*** Records provided Section Begins ***
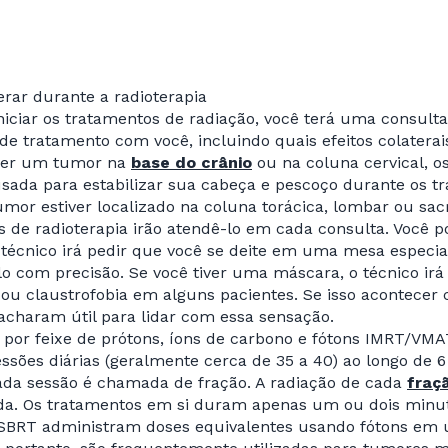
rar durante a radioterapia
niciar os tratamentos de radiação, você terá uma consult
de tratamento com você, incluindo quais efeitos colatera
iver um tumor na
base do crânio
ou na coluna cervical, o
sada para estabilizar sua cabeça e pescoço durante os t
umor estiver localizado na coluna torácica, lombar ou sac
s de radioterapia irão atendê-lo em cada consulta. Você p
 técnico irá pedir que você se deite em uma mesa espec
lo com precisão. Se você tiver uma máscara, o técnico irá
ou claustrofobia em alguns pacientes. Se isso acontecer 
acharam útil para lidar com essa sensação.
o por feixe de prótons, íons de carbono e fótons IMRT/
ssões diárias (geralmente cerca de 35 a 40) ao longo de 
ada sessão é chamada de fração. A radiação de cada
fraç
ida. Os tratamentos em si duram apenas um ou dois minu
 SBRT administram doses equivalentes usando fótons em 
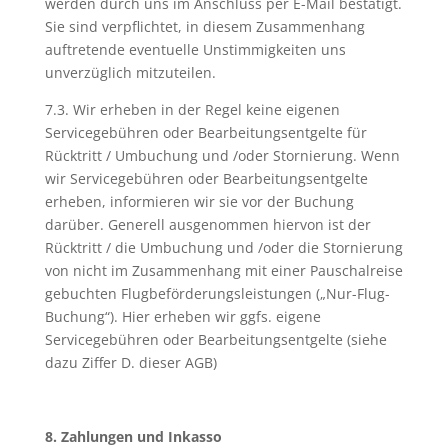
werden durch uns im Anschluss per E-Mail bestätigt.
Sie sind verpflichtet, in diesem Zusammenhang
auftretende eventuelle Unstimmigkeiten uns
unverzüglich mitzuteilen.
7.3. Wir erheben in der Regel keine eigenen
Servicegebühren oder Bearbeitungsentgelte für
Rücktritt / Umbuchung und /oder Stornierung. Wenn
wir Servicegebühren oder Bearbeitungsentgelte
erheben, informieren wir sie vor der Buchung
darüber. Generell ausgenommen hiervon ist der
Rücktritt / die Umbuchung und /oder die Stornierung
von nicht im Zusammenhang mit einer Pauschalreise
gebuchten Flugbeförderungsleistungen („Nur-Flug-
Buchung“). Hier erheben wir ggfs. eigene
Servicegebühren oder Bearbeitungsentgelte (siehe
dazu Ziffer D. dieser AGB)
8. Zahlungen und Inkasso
*** Records provided Section Ends ***
*** Records provided Section Begins ***
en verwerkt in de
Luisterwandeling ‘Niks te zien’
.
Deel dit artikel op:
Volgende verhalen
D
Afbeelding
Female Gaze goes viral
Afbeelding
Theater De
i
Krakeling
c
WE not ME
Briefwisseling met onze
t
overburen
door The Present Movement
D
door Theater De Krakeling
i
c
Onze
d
*** Records provided Section Ends ***
*** Records provided Section Begins ***
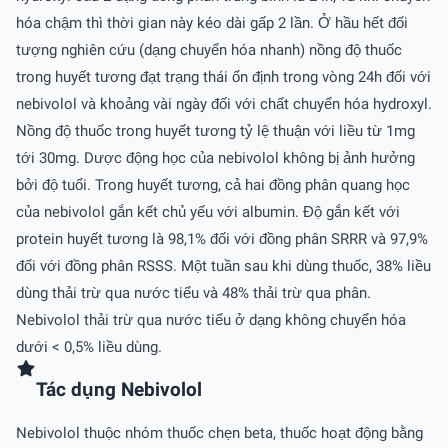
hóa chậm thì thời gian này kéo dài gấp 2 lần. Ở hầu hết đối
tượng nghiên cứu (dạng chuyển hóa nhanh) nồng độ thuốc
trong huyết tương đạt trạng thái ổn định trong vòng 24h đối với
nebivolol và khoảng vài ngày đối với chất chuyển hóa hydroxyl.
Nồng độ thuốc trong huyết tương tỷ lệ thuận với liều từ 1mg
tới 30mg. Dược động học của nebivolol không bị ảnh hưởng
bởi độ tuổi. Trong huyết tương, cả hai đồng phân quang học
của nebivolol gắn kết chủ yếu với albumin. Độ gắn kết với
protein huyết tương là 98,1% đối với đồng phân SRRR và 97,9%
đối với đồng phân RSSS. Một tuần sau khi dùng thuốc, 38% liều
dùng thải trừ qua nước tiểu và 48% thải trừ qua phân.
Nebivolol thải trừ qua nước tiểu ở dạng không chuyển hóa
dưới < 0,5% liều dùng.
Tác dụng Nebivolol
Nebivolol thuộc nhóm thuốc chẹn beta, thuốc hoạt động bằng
*** Records provided Section Ends ***
Task directions - From the records above, repeat exactly the lines from the one with "rar durante a radioterapia" through the one with "lo com precisão.", both included.

Task solution -
rar durante a radioterapia
niciar os tratamentos de radiação, você terá uma consult
de tratamento com você, incluindo quais efeitos colatera
iver um tumor na
base do crânio
ou na coluna cervical, o
sada para estabilizar sua cabeça e pescoço durante os t
umor estiver localizado na coluna torácica, lombar ou sac
s de radioterapia irão atendê-lo em cada consulta. Você p
 técnico irá pedir que você se deite em uma mesa espec
lo com precisão. Se você tiver uma máscara, o técnico irá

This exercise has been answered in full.